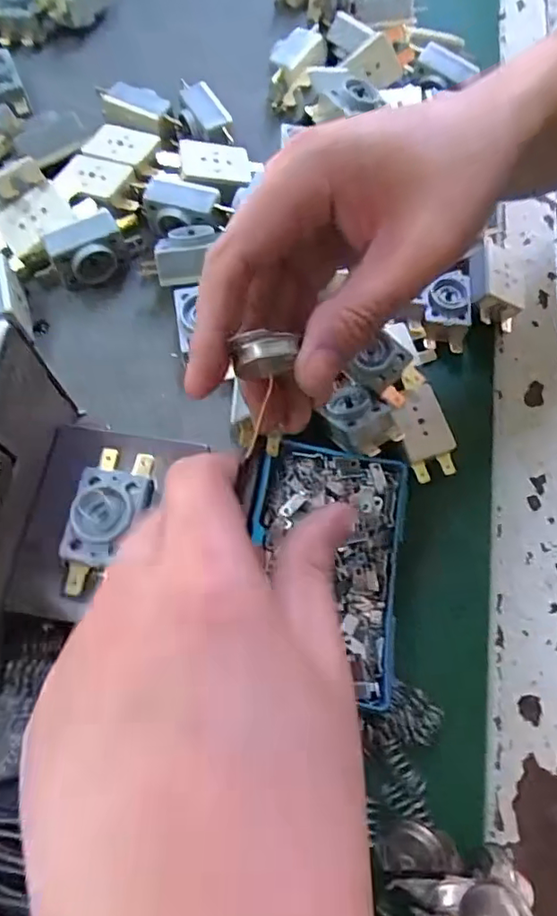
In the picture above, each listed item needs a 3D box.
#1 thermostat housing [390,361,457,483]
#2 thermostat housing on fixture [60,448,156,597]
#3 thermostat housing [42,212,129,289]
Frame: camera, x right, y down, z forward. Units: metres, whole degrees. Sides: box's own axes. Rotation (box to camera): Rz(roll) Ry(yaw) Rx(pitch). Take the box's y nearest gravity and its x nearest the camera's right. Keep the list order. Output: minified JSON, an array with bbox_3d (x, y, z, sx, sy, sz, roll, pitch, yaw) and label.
[{"bbox_3d":[0.073,-0.019,0.287,0.028,0.011,0.058,-11,83,-6],"label":"thermostat housing"},{"bbox_3d":[-0.067,0.024,0.221,0.027,0.014,0.059,11,68,3],"label":"thermostat housing on fixture"},{"bbox_3d":[-0.098,-0.106,0.286,0.036,0.024,0.018,-30,71,-13],"label":"thermostat housing"}]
***
**The task:** Repeat, character for character, the lines from the one that holds "#1 thermostat housing [390,361,457,483]" to the final line of the material, inclusive, and no other lines.

**Reply to the task:**
#1 thermostat housing [390,361,457,483]
#2 thermostat housing on fixture [60,448,156,597]
#3 thermostat housing [42,212,129,289]
Frame: camera, x right, y down, z forward. Units: metres, whole degrees. Sides: box's own axes. Rotation (box to camera): Rz(roll) Ry(yaw) Rx(pitch). Take the box's y nearest gravity and its x nearest the camera's right. Keep the list order. Output: minified JSON, an array with bbox_3d (x, y, z, sx, sy, sz, roll, pitch, yaw) and label.
[{"bbox_3d":[0.073,-0.019,0.287,0.028,0.011,0.058,-11,83,-6],"label":"thermostat housing"},{"bbox_3d":[-0.067,0.024,0.221,0.027,0.014,0.059,11,68,3],"label":"thermostat housing on fixture"},{"bbox_3d":[-0.098,-0.106,0.286,0.036,0.024,0.018,-30,71,-13],"label":"thermostat housing"}]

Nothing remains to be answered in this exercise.